Skip to content

ADR-1049: Exponential backoff for vmafx-node online-feedback drainLoop

  • Status: Accepted
  • Date: 2026-06-04
  • Deciders: Lusoris
  • Tags: go, grpc, node, bug

Context

online_feedback.go used a fixed feedbackRetryInterval = 10s constant. When the Python sidecar is unavailable for extended periods (e.g. rolling restarts, OOMKills, node eviction), the drainer retries at the same rate indefinitely, generating steady log noise and unnecessary dial attempts at a constant 10-second cadence. This is the pattern described in the R9 bug hunt report (finding: online_feedback.go:60).

Decision

Replace the fixed feedbackRetryInterval constant with an exponential backoff: initial interval feedbackRetryBase = 2s, doubling on each consecutive failure, capped at feedbackRetryMax = 2m. A successful connection resets the backoff to feedbackRetryBase.
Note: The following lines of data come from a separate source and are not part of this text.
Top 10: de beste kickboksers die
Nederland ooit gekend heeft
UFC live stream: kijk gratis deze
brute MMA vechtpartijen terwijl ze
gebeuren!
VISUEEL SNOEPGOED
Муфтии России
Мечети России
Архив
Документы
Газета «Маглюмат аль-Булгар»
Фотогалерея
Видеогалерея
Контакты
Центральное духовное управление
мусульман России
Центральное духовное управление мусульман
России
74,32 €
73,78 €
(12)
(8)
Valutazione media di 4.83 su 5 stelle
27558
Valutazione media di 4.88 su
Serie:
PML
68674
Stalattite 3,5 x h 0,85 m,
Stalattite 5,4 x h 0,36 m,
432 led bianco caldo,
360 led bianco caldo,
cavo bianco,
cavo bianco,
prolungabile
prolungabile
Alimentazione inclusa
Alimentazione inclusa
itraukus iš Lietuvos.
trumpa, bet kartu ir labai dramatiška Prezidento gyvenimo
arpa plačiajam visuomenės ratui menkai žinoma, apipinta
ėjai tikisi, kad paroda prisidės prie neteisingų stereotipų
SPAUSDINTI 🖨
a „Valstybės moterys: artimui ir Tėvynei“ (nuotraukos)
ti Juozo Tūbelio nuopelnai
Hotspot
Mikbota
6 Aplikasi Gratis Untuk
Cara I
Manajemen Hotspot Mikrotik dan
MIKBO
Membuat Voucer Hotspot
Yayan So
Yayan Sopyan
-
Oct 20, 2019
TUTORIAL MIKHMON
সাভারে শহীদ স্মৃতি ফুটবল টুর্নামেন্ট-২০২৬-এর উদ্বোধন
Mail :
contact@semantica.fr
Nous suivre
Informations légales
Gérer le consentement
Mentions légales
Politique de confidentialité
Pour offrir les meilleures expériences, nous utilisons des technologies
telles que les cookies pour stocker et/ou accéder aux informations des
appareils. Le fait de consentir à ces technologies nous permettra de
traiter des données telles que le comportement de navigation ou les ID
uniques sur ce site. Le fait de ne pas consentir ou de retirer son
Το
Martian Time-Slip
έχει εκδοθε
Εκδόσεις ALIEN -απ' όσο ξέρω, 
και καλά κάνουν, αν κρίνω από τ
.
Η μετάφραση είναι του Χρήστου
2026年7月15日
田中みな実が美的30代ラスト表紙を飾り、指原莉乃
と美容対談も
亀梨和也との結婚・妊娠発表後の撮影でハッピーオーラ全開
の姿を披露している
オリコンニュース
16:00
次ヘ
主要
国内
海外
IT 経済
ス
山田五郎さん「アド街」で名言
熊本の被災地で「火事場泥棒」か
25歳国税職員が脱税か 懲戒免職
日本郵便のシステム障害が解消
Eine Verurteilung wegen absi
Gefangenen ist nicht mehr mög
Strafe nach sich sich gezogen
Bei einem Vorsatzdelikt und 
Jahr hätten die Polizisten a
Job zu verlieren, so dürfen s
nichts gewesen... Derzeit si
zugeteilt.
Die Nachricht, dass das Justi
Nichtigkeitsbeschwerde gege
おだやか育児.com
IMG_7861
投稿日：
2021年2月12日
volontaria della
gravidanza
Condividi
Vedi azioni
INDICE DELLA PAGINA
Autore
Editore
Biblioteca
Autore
The cap at 2 minutes is chosen so that:

  • A sidecar that restarts within a rolling-update window (~60s) is reconnected within at most one missed interval.
  • Log noise during extended outages (e.g. node eviction) is bounded to one message every 2 minutes rather than one every 10 seconds.

Alternatives considered

Option Pros Cons Why not chosen
Fixed interval (status quo) Simple Steady log noise during extended outages; wastes connection slots Removed
Full grpc.WaitForReady with service-config retry policy gRPC-native Requires migrating from Unix socket to gRPC transport; out of scope Future work
Jitter (full jitter / equal jitter) Prevents thundering herd Thundering herd not a concern for a single-node sidecar connection Not needed

Consequences

  • Positive: Log noise during sidecar outages is bounded; connection attempt frequency drops after the first few failures.
  • Negative: After a 2-minute outage, the first reconnect attempt is delayed by up to 2 minutes. Acceptable given the fire-and-forget design of the feedback client.
  • Neutral / follow-ups: The drainLoop comment is updated to document the backoff semantics.

References

  • R9 bug hunt report finding: online_feedback.go:60 (2026-06-04).
  • cmd/vmafx-node/online_feedback.go.